CABARET @ SF PLAYHOUSE


CABARET, Book by Joe Masteroff, lyrics by Fred Ebb, and music by John Kander.
Directed by Bill English. SF Playhouse,533 Sutter Street (one block off Union Square, between powell & Mason), San Francisco, CA 94102. 415.677.9596 fax 415.677.9597 susi@sfplayhouse.org. June 28 –September 20, 2008.

THE REALITY UNDERMINES EXPECTATIONS

The SF Playhouse founded in 2003, earning multiple awards for its productions, has been called “local theater’s best kept secret” by San Francisco Magazine. It is no secret they deserve the reputation as “an intimate theatre alternative to the traditional Union Square theatre fare.” Attendees all have great expectations even before being admitted into the 99-seat venue.

Expectations were very high on seeing the fantastic transformation of the space into an actual cabaret setting with the first two rows outfitted with small round cocktail tables and a sexy waitress (bar-girl?) dressed in black, taking drink orders before the MC (Brian Yates Sharber) burst from the aisle onto the stage to lead the entire cast and band in the raunchy/suggestive “Willkommen.” We are at the Kit Kat Klub in Weimar Berlin of 1931 ready to “hear the music play.”

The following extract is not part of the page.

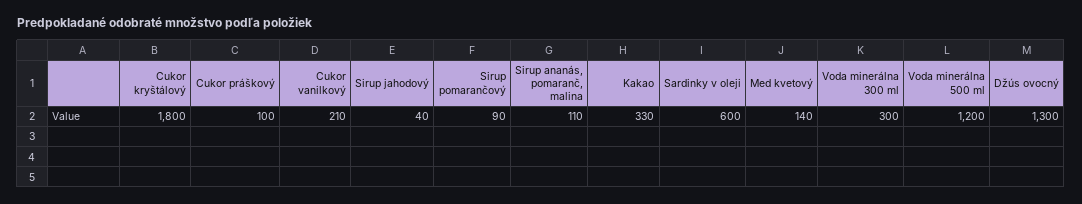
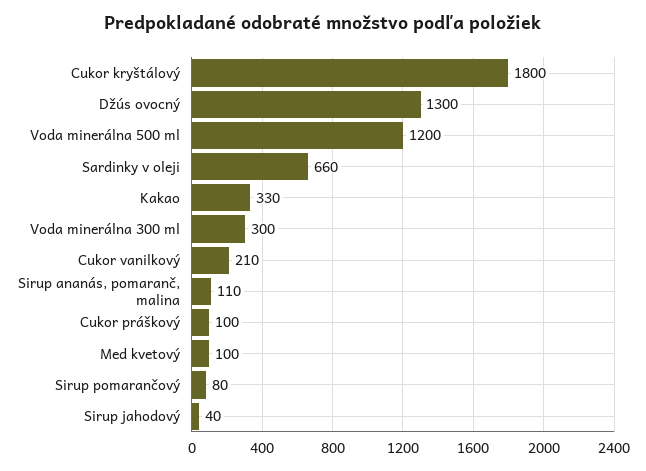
Sirup pomarančový: 90 -> 80
Sardinky v oleji: 600 -> 660
Med kvetový: 140 -> 100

The book by Joe Masteroff is based on John van Druten’s play “I Am a Camera” that was a dramatization of Christopher Isherwood's Berlin Stories.” Lyrics and music provided by Fred Ebb and John Kander created a memorable evening with its opening on Broadway in 1966, running for1,165 performances with Joel Grey as the MC. Grey went on to the 1972 film version with Liza Minnelli and Michael York as Clifford.

Cabaret”, set during Hitler’s rise to power revolves around cabaret performer Sally Bowles and a brief affair with Clifford, an American writer, who takes her in after she is kicked out of the Kit Kat Klub inhabited with sexual charged characters with androgynous personalities. The inhabitants shelter themselves from impending Nazi takeover and immanent WW II with its "No good in sitting alone in your room, come hear the music play!" A form of love develops between Sally and Clifford but external forces will drive them apart. Other tragic figures are Frauelin Schneider, a German property owner, and her Jewish admirer, Herr Schultz.

Artistic director English has assembled a large cast with an eight member on-stage Kit Kat Band, behind a scrim, under the fine direction of Martin Rojas-Dietrich, with special accolade to Tania Johnson (who ably doubles as prostitute F. Kost) on accordion. Lauren English’s performance as Sally Bowles overpowers ineffectual Daniel Kruger’s Clifford, and is a distraction as she slips in and out of an English accent. For inexplicable reasons, Sharber as the MC, is miked, never generates a believable lascivious attitude and is occasionally off-key. Always reliable Louis Parnell as Herr Schultz and Karen Grassle, of “Little House on the Prairie” fame, as Frauelin Schenider are a charming pair oozing charisma.

The slim trim Kit Kat boys, Bobby Bryce and Norman Munoz are perfect for their parts and the Kit Kat girls, Laurie Nellesen, Rana Kangas-Kent, Lilly Tung Crystal are great eye-candy. They dance up a storm under the choreography by Barbara Bernardo. There are many high lights to delight the audience including “Don’t Tell Momma”, “Tomorrow Belongs to Me”, “Money”,Kick Line”, “If You Could See Her (with my eyes)” and the second act ”Entr’Acte.”
Running time 2 hours and 20 minutes with intermission.